The next exit along northbound is Exit 56, Mariposa Street. The towers of the San Francisco-Oakland Bay Bridge, which carries Interstate 80 over the San Francisco, are visible in the distance. From here, the best route to the bridge is via the northbound Sixth Street exit, then turning right onto Bryant Street. This distance is only about four blocks, but it can take a bit of time to make the connection during heavy commuting periods. Photo taken 11/26/04.
Just prior to the Mariposa Street offramp, this sign advises motorists of when there is heavy traffic or delays on King Street (near SBC Park). During those peak periods, traffic is advised to use Sixth Street instead. Photo taken 11/26/04.
After Exit 56 (Mariposa Street), the next exit is Exit 57, Sixth Street. The two left lanes continue north on Interstate 280 to King Street, while the right lanes exit only to Sixth Street. Photo taken 11/26/04.
The skyline of downtown San Francisco comes into view as Interstate 280 turns northwest as it approaches Exit 57, Sixth Street. Photo taken 11/26/04.
On a clear day, the view of northbound Interstate 280 as it approaches downtown one of the most scenic urban freeways. Other stretches of Interstate 280 between San Jose and San Francisco traverse some beautiful rural areas. Photo taken 10/16/00.
The two left lanes continue along Interstate 280 north to King Street, while the two right lanes connect directly onto Sixth Street north to Interstate 80/Bay Bridge. However, there is no signage anywhere at the north end of Interstate 280 that directs motorists to Interstate 80. Photo taken 11/26/04.

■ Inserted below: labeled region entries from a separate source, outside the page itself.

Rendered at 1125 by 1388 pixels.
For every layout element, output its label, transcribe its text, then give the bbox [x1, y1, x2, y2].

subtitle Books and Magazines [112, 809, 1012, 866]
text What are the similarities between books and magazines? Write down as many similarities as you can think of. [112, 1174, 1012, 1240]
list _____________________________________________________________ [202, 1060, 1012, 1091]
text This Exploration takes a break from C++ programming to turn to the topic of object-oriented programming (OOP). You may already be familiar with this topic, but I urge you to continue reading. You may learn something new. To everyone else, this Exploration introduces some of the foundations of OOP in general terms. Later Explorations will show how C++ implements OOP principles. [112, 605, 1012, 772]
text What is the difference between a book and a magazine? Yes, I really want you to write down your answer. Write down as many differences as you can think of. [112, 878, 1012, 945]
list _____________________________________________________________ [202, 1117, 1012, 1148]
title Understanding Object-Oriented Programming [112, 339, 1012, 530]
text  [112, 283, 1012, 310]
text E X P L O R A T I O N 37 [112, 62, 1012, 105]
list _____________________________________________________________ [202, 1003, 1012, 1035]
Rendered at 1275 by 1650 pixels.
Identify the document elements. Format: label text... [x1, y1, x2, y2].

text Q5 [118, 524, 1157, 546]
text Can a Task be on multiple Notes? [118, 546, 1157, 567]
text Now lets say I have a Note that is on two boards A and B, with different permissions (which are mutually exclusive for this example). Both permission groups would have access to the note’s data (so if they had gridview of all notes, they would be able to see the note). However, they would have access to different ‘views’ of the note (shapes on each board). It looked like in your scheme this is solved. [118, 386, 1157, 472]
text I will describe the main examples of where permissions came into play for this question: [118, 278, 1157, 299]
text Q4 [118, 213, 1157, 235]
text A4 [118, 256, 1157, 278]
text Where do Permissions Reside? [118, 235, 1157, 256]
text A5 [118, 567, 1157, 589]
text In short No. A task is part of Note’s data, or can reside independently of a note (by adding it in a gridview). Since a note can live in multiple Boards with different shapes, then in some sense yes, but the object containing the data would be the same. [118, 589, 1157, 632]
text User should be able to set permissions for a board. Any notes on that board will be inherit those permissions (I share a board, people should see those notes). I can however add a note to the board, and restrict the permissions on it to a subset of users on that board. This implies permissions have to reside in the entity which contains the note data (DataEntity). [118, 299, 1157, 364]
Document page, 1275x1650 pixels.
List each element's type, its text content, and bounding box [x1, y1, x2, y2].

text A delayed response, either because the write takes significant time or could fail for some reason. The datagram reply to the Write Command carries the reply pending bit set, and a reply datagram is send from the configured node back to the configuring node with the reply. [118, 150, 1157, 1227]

Northbound Interstate 280 reaches Exit 57, Sixth Street north to Interstate 80/Bay Bridge. The left two lanes will feed directly into King Street near SBC Park, even though King Street is not signed on the overhead signs here. Photo taken 11/26/04.
After the Sixth Street offramp, Interstate 280 prepares to end, as the viaduct descends to ground level. Traffic that continues straight ahead will be dropped onto King Street, which runs parallel to Interstate 80, a few blocks to the north. King Street feeds directly into the Embarcadero, and it turns along the bayshore to connect with Fisherman's Wharf and downtown. Photo taken 11/26/04.
Northbound Interstate 280 approaches its end as it passes under the flyover ramp to Sixth Street. Photo taken 11/26/04.
Interstate 280 reaches its northern terminus as the freeway smoothly transitions onto King Street. The first signal ahead is Fifth Street; SBC Park is only two blocks further east on King Street, at the intersection with Third Street. Interstate 280 was retracted a few blocks west of its former northern terminus as a result of earthquake damage and redevelopment in the vicinity of the ballpark. Eastbound King Street transitions directly into the Embarcadero, which offers a direct connection to the many bayside attractions that San Francisco has to offer, including Rincon Point, the Ferry Building, Pier 39, and Fisherman's Wharf. Photo taken 11/26/04.
Northbound Interstate 280 ends here at the Fifth Street intersection. King Street continues straight ahead from here. There is no END shield present. Photo taken 11/26/04.